Segment Start: Provided data

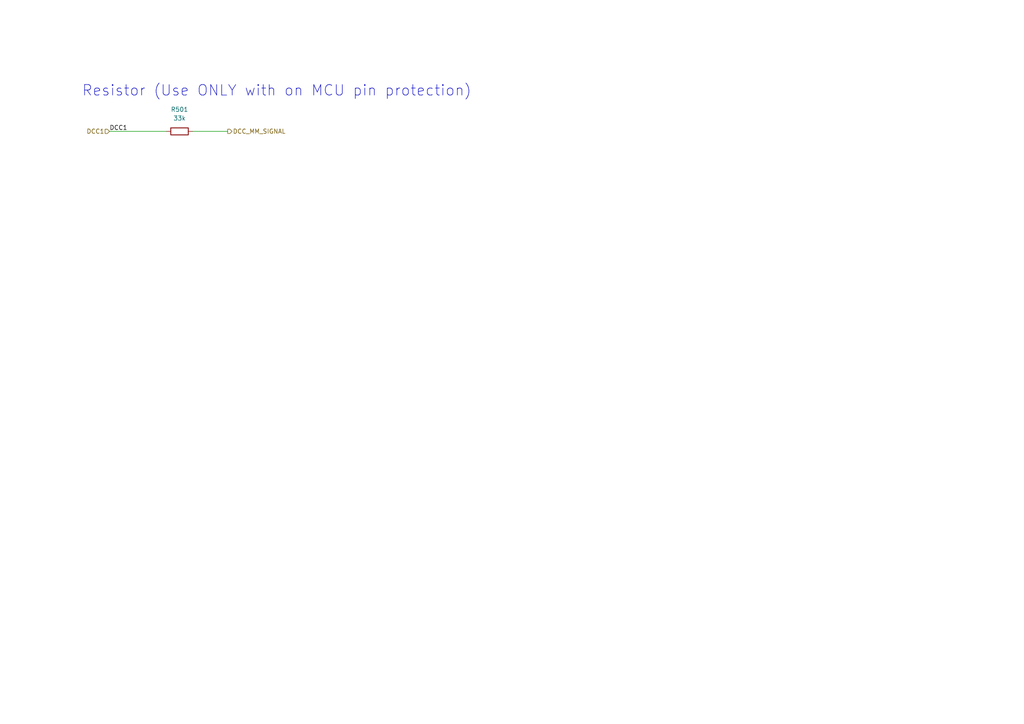
<source format=kicad_sch>
(kicad_sch
	(version 20231120)
	(generator "eeschema")
	(generator_version "8.0")
	(uuid "f9a870df-aaf2-427d-b524-30792058699c")
	(paper "A4")
	(title_block
		(title "xDuinoRail - RailcomDecoder - Development Kit \"Hermes\"")
		(date "2026-01-11")
		(rev "v1.0a")
		(company "Chatelain Engineering, Bern - CH")
	)
	
	(wire
		(pts
			(xy 31.75 38.1) (xy 48.26 38.1)
		)
		(stroke
			(width 0)
			(type default)
		)
		(uuid "a15e53d1-9517-4ba8-a543-402f4af0ab1c")
	)
	(wire
		(pts
			(xy 55.88 38.1) (xy 66.04 38.1)
		)
		(stroke
			(width 0)
			(type default)
		)
		(uuid "d46e9653-a274-4bea-a7fa-1e27e7584cb1")
	)
	(text "Resistor (Use ONLY with on MCU pin protection)"
		(exclude_from_sim no)
		(at 80.264 26.416 0)
		(effects
			(font
				(size 3.048 3.048)
			)
		)
		(uuid "7d6dbf59-db98-4e12-97af-be371ee8b05a")
	)
	(label "DCC1"
		(at 31.75 38.1 0)
		(effects
			(font
				(size 1.27 1.27)
			)
			(justify left bottom)
		)
		(uuid "ce32574d-dcd3-4759-95da-23c5f7c8514a")
	)
	(hierarchical_label "DCC1"
		(shape input)
		(at 31.75 38.1 180)
		(effects
			(font
				(size 1.27 1.27)
			)
			(justify right)
		)
		(uuid "5dcd3687-654c-403c-96c7-0365a7a00404")
	)
	(hierarchical_label "DCC_MM_SIGNAL"
		(shape output)
		(at 66.04 38.1 0)
		(effects
			(font
				(size 1.27 1.27)
			)
			(justify left)
		)
		(uuid "7efe37b3-1855-4e90-80df-01912cafff11")
	)
	(symbol
		(lib_id "Device:R")
		(at 52.07 38.1 90)
		(unit 1)
		(exclude_from_sim no)
		(in_bom yes)
		(on_board yes)
		(dnp no)
		(fields_autoplaced yes)
		(uuid "8123e40c-480e-446e-869a-525f469145a1")
		(property "Reference" "R501"
			(at 52.07 31.75 90)
			(effects
				(font
					(size 1.27 1.27)
				)
			)
		)
		(property "Value" "33k"
			(at 52.07 34.29 90)
			(effects
				(font
					(size 1.27 1.27)
				)
			)
		)
		(property "Footprint" "Resistor_SMD:R_0603_1608Metric_Pad0.98x0.95mm_HandSolder"
			(at 52.07 39.878 90)
			(effects
				(font
					(size 1.27 1.27)
				)
				(hide yes)
			)
		)
		(property "Datasheet" "~"
			(at 52.07 38.1 0)
			(effects
				(font
					(size 1.27 1.27)
				)
				(hide yes)
			)
		)
		(property "Description" "Resistor"
			(at 52.07 38.1 0)
			(effects
				(font
					(size 1.27 1.27)
				)
				(hide yes)
			)
		)
		(property "LCSC" ""
			(at 52.07 38.1 0)
			(effects
				(font
					(size 1.27 1.27)
				)
				(hide yes)
			)
		)
		(property "Field-1" ""
			(at 52.07 38.1 0)
			(effects
				(font
					(size 1.27 1.27)
				)
				(hide yes)
			)
		)
		(property "OLI_ID" "33k_0805"
			(at 52.07 38.1 0)
			(effects
				(font
					(size 1.27 1.27)
				)
				(hide yes)
			)
		)
		(property "Sim.Device" "R"
			(at 52.07 38.1 0)
			(effects
				(font
					(size 1.27 1.27)
				)
				(hide yes)
			)
		)
		(property "Sim.Pins" "1=+ 2=-"
			(at 52.07 38.1 0)
			(effects
				(font
					(size 1.27 1.27)
				)
				(hide yes)
			)
		)
		(property "P/N" ""
			(at 52.07 38.1 0)
			(effects
				(font
					(size 1.27 1.27)
				)
				(hide yes)
			)
		)
		(pin "1"
			(uuid "bfde1545-eb57-48d7-942d-fc789a8eef5d")
		)
		(pin "2"
			(uuid "f2378d49-927a-42f2-a4a7-ae9c8ebe5b02")
		)
		(instances
			(project "xDuinoRails-Fortuna-M"
				(path "/fb33ec4e-6596-45d2-a121-8d3475acd69a/c9229de7-1ed3-435d-9b11-33fa2e05ec65/3f6df3ac-cacb-4a62-a6cd-afb105728627"
					(reference "R501")
					(unit 1)
				)
			)
		)
	)
)

</source>
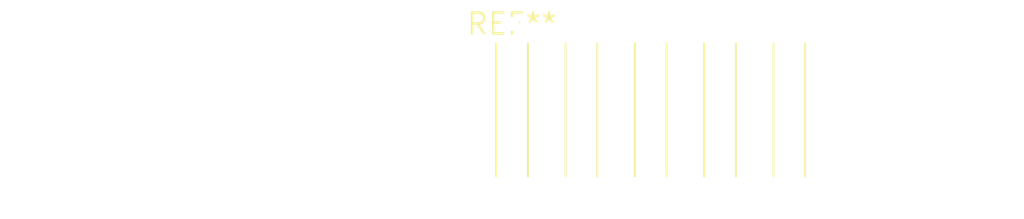
<source format=kicad_pcb>
(kicad_pcb (version 20240108) (generator pcbnew)

  (general
    (thickness 1.6)
  )

  (paper "A4")
  (layers
    (0 "F.Cu" signal)
    (31 "B.Cu" signal)
    (32 "B.Adhes" user "B.Adhesive")
    (33 "F.Adhes" user "F.Adhesive")
    (34 "B.Paste" user)
    (35 "F.Paste" user)
    (36 "B.SilkS" user "B.Silkscreen")
    (37 "F.SilkS" user "F.Silkscreen")
    (38 "B.Mask" user)
    (39 "F.Mask" user)
    (40 "Dwgs.User" user "User.Drawings")
    (41 "Cmts.User" user "User.Comments")
    (42 "Eco1.User" user "User.Eco1")
    (43 "Eco2.User" user "User.Eco2")
    (44 "Edge.Cuts" user)
    (45 "Margin" user)
    (46 "B.CrtYd" user "B.Courtyard")
    (47 "F.CrtYd" user "F.Courtyard")
    (48 "B.Fab" user)
    (49 "F.Fab" user)
    (50 "User.1" user)
    (51 "User.2" user)
    (52 "User.3" user)
    (53 "User.4" user)
    (54 "User.5" user)
    (55 "User.6" user)
    (56 "User.7" user)
    (57 "User.8" user)
    (58 "User.9" user)
  )

  (setup
    (pad_to_mask_clearance 0)
    (pcbplotparams
      (layerselection 0x00010fc_ffffffff)
      (plot_on_all_layers_selection 0x0000000_00000000)
      (disableapertmacros false)
      (usegerberextensions false)
      (usegerberattributes false)
      (usegerberadvancedattributes false)
      (creategerberjobfile false)
      (dashed_line_dash_ratio 12.000000)
      (dashed_line_gap_ratio 3.000000)
      (svgprecision 4)
      (plotframeref false)
      (viasonmask false)
      (mode 1)
      (useauxorigin false)
      (hpglpennumber 1)
      (hpglpenspeed 20)
      (hpglpendiameter 15.000000)
      (dxfpolygonmode false)
      (dxfimperialunits false)
      (dxfusepcbnewfont false)
      (psnegative false)
      (psa4output false)
      (plotreference false)
      (plotvalue false)
      (plotinvisibletext false)
      (sketchpadsonfab false)
      (subtractmaskfromsilk false)
      (outputformat 1)
      (mirror false)
      (drillshape 1)
      (scaleselection 1)
      (outputdirectory "")
    )
  )

  (net 0 "")

  (footprint "SolderWire-0.25sqmm_1x05_P4.2mm_D0.65mm_OD1.7mm_Relief" (layer "F.Cu") (at 0 0))

)

</source>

Segment End: Provided data

--- Description of the task ---
Provide only the count of lines in the records above that hold the word "CrtYd".

--- Problem solution ---
2